Page MenuHomePhabricator

Services need external monitoring
Closed, ResolvedPublic

Description

Per IRC discussion with @GWicke and @mobrovac, services aren't monitored for correctness externally, which means that there is no way to detect Varnish-level problems like T166735: Some portion of map service down: ""ids" or "query" parameter must be given". To address that, every externally accessible service (e.g. https://en.wikipedia.org/api/rest_v1/ or https://maps.wikimedia.org/) should be monitored using its user-facing entry point, based on its spec.yaml.

Event Timeline

GWicke triaged this task as Medium priority.Jun 5 2017, 6:11 PM
mobrovac edited projects, added User-mobrovac, Services (next); removed Services.

I will look into whether there is a possibility of having a generic solution for this.

Joe subscribed.

I would start monitoring restbase on text-lb and maps on text-upload.

In order to do that, I want to do a local nrpe check on the cache edge servers, calling the SSL terminator, so that we cover as many logical layers as possible.
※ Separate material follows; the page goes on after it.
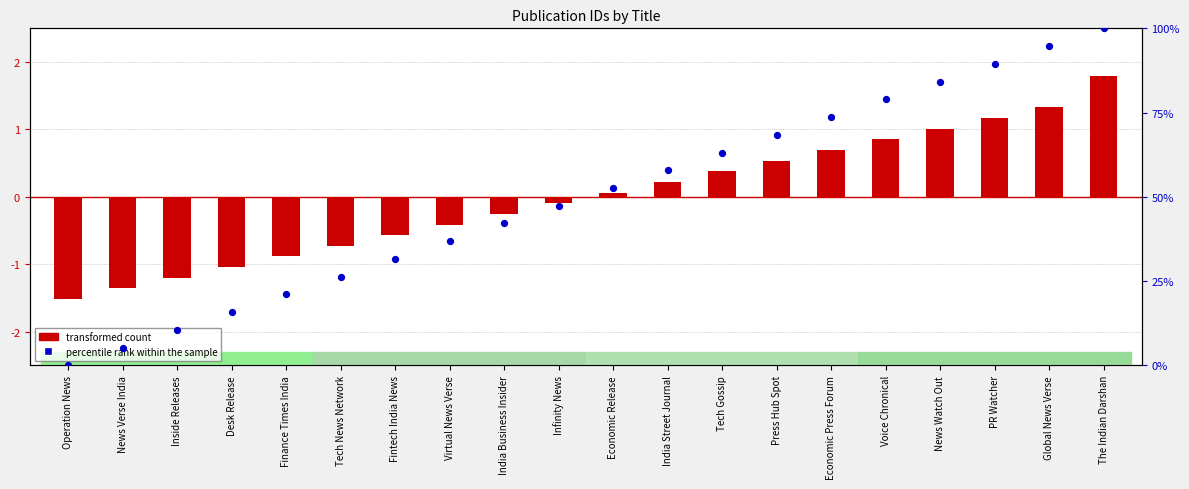

What is the total value across all series at Virtual News Verse?

36.4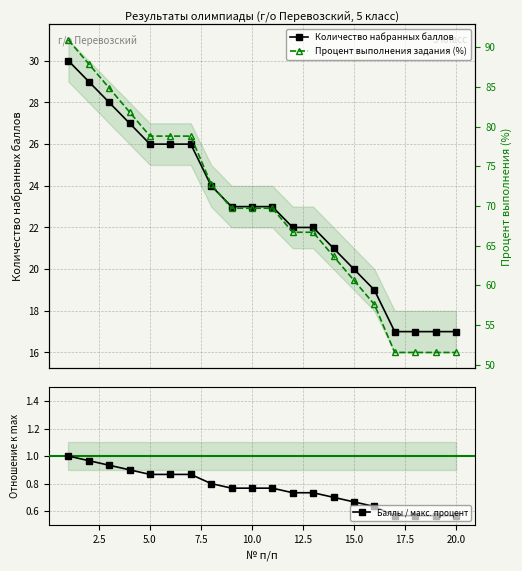

Does the chart display data point markers on the line(s)?

Yes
Sadly, there is a bug in service-checker that I need to fix before this can go live, but apart from that it should be pretty straightforward.

Why not from the Icinga host itself like we do with all high-level LVS checks?

Mentioned in SAL (#wikimedia-operations) [2017-06-08T05:59:34Z] <_joe_> uploading new service-checker version to reprepro, T167048

@faidon at first I was thinking of implementing the checks on the LVS host (in the end, the puppettization is mostly the same), but I thought the nrpe checks on caches to be better just because it would monitor each cache host and not round-robin every host in a pool. It might also help seeing problems on individual caches.

Change 357805 had a related patch set uploaded (by Giuseppe Lavagetto; owner: Giuseppe Lavagetto):
[operations/puppet@production] cache: add monitoring of services at the SSL termination level

https://gerrit.wikimedia.org/r/357805

Change 358032 had a related patch set uploaded (by Giuseppe Lavagetto; owner: Giuseppe Lavagetto):
[operations/puppet@production] cache: add monitoring of services at the SSL termination level

https://gerrit.wikimedia.org/r/358032

Change 358032 merged by Giuseppe Lavagetto:
[operations/puppet@production] cache: add monitoring of services at the SSL termination level

https://gerrit.wikimedia.org/r/358032

Mentioned in SAL (#wikimedia-operations) [2017-06-09T15:47:21Z] <_joe_> installed python-service-checker 0.1.3 on einsteinium,tegmen T167048

both maps and restbase are now monitored at the load-balancers of the SSL terminators in all datacenters. Resolving.

Change 357805 abandoned by Giuseppe Lavagetto:
cache: add monitoring of services at the SSL termination level

Reason:
We opted to check at the LVS level instead.

https://gerrit.wikimedia.org/r/357805